As mentioned by Greg Zaal taking photos to use in textures can be full time project on it's own, especially if you want to take the time to make them reusable elsewhere in other projects, which frankly is the only situation I would see it being worth the trouble to make new textures from scratch.
As mentioned, textures should have as generic as possible lighting as to avoid visible shadows, lighting gradients and shading artifacts that would ruin tiling, an no reflections at all, since those will be added by the software from the virtual 3D scene at render time.
Besides that if you want them to have any value besides the very specific scope of the current project, reusable wood textures are generally desired to be tileable or repeatable. That means they are edited in image editing software in specific ways so they can be repeated side by side without noticeable seams or borders and avoiding repeating patterns.

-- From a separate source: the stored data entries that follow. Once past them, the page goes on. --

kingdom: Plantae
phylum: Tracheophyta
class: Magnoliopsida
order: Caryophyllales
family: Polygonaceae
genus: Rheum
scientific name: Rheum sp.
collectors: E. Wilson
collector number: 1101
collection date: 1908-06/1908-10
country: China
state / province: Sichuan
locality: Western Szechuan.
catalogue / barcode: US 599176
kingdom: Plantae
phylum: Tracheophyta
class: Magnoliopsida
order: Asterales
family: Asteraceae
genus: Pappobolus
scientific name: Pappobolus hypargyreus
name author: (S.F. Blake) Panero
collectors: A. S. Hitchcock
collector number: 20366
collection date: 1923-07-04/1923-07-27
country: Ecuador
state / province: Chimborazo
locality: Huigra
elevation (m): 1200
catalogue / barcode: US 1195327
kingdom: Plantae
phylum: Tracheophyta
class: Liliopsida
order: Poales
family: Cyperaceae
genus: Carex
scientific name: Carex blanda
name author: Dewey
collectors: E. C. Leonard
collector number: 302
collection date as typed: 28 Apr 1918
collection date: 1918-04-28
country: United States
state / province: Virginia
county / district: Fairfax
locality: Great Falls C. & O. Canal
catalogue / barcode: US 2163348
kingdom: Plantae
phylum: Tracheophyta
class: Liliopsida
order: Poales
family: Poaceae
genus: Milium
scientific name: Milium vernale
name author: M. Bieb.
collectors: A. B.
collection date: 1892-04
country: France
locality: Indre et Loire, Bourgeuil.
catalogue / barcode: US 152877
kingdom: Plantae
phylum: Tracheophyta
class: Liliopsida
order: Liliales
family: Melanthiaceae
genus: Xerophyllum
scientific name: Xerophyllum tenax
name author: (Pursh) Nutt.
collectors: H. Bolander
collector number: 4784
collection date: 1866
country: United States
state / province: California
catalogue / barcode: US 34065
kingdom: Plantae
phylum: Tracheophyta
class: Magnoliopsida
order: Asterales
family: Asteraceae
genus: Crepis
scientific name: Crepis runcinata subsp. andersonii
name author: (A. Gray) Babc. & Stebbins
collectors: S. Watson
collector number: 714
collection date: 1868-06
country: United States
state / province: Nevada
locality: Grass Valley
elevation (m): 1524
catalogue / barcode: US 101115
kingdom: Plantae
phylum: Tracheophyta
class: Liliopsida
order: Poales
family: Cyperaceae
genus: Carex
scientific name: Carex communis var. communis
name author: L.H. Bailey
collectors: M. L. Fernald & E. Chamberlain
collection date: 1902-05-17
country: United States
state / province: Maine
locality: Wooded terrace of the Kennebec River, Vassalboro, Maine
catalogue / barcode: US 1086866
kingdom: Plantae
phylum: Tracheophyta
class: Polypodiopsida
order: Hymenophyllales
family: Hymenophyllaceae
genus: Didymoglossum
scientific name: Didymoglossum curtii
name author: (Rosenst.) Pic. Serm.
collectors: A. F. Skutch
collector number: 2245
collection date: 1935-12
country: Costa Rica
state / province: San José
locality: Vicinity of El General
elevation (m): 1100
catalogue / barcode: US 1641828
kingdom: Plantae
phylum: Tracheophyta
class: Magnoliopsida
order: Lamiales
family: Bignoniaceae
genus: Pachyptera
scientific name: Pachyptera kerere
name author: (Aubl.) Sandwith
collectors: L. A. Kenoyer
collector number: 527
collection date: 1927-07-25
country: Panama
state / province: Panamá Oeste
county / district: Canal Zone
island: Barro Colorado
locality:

So unless for some reason you want a very very realistic, down to specific wood features in the right places, and very true to the original recreation of your furniture (which is a perfectly valid goal, if that is what you want) I would recommend downloading some "off the shelf" generic textures from the internet.
There are plenty good quality tileable textures everywhere, I am sure you can find some that suit your need, with the same wood type or one that is similar enough.
One other desirable alternative you may be interested in, since your goal seems to be learning Blender, is to go the procedural way and try to use computer generated materials and textures which can have a high reuse value.